Oh… Oh my. Color me pleasantly surprised. Looking at the ingredients list I had been all prepared for another snarky “Oh look, it’s another Teavana candy-tea” review. And as most Teavana teas are, it is very sweet. Open the package and the scent of an almond cookie wafts right out.
But the ingredients are intruiging: pink peppercorns, entire star anise, slivered almonds. Brewed up to a lovely deep amber, it’s like sipping on a delicious almond spice cookie, and I love it. I can see the chai, kind of, and I can see the thai, kind of, but really let’s call a spade a spade. This is a cookie tea, and a tasty, complex and drinkable cookie tea. It’s plenty sweet with no extra sugar needed. I’m enjoying the combination of red and black tea. It makes for very good sipping.
You’ve done right on this one, Teavana. Let’s hope you can make more like this.
This one had a lot of potential to be a Celestial Seasonings Zinger clone, but I was intrigued enough to try it at a steep discount by the inclusion of beetroot and chunks of dried grapefruit. And sure enough, it’s much better than any Zinger. The hibiscus dominates as it tends to do in teas like this, but the citrus is also a prominent player and I believe the beets mellow things out a bit. It’s tart, but not as insanely unbalanced tart as Celestial Seasonings and Tazo go. I don’t think I’m ever going to be over the moon about a citrus hibiscus, but if that’s your kind of thing this is one of the better ones.
I’ve learned to be wary of chocolate teas over the years. They always seem to promise a lot more than they deliver. Republic of Teas chocolate always tastes artificial and waxy, and Teavana knows no restraint when it comes to sweetness.
Enter a sample of this tea. What’s this? Simple black tea with real quality chocolate curls (I may or may not have tasted one straight out of the packet) and a hint of vanilla? No mockolate flavor? Only 3 simple components? Promising!
This might be one of the best chocolate teas I’ve had. It isn’t perfect; there’s a certain dusty aftertaste that I’m not loving. But the chocolate melts into the tea, giving it a smooth and creamy texture, and the tea and chocolate combine wonderfully. This is not hot chocolate masquerading as tea. This is real chocolate-infused tea, and a very balanced one at that.
I’ve found that adding a bit of milk and cream cuts down the dusty/bitter components. Overall, a great tea for dessert.
One thing I love about Zen Tea is that they include the steep times right on the package. I’ve been spared many an over-steeped tea thanks to companies that take that extra step (putting the info up on their website just isn’t the same!).

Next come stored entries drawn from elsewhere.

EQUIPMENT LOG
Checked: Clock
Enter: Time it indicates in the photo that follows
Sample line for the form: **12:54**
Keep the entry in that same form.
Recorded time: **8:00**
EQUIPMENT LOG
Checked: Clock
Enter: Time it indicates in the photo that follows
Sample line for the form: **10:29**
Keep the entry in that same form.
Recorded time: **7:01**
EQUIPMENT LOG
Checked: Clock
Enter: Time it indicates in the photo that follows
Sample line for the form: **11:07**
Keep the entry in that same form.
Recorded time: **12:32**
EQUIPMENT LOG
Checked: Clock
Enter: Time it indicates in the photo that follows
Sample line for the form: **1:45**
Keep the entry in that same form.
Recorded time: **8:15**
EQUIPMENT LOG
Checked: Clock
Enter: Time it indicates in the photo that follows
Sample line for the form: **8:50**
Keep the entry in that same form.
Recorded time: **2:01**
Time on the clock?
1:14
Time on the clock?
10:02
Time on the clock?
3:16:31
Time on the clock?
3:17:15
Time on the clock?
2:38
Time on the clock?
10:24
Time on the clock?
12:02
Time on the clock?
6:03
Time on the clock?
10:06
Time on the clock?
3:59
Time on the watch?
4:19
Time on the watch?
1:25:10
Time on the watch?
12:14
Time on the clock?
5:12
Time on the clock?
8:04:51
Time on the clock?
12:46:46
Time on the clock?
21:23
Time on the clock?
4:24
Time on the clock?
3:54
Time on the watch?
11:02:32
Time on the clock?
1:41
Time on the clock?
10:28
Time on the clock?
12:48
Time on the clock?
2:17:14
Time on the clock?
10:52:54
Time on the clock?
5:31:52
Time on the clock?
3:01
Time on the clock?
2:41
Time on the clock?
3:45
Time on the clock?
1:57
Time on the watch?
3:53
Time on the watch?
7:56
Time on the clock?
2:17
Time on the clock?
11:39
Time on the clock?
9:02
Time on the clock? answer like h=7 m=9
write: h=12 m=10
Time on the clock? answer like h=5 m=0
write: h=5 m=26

I was worried that the tea would be a bit cough-syrupy from the very powerful dry leaf smell. Fortunately, that’s not the case at all. The tea retains the cherry smell once steeped, but the taste itself is much more subdued. It’s rather floral, rather grassy, just a bit fruity. Everything is in moderation and it’s very smooth on the palate.
I wish I had ordered more than a tiny packet of this now that I know it doesn’t taste like candy, but c’est la vie. I’ll enjoy what I have and hope that it’s a tea that comes back when they restock.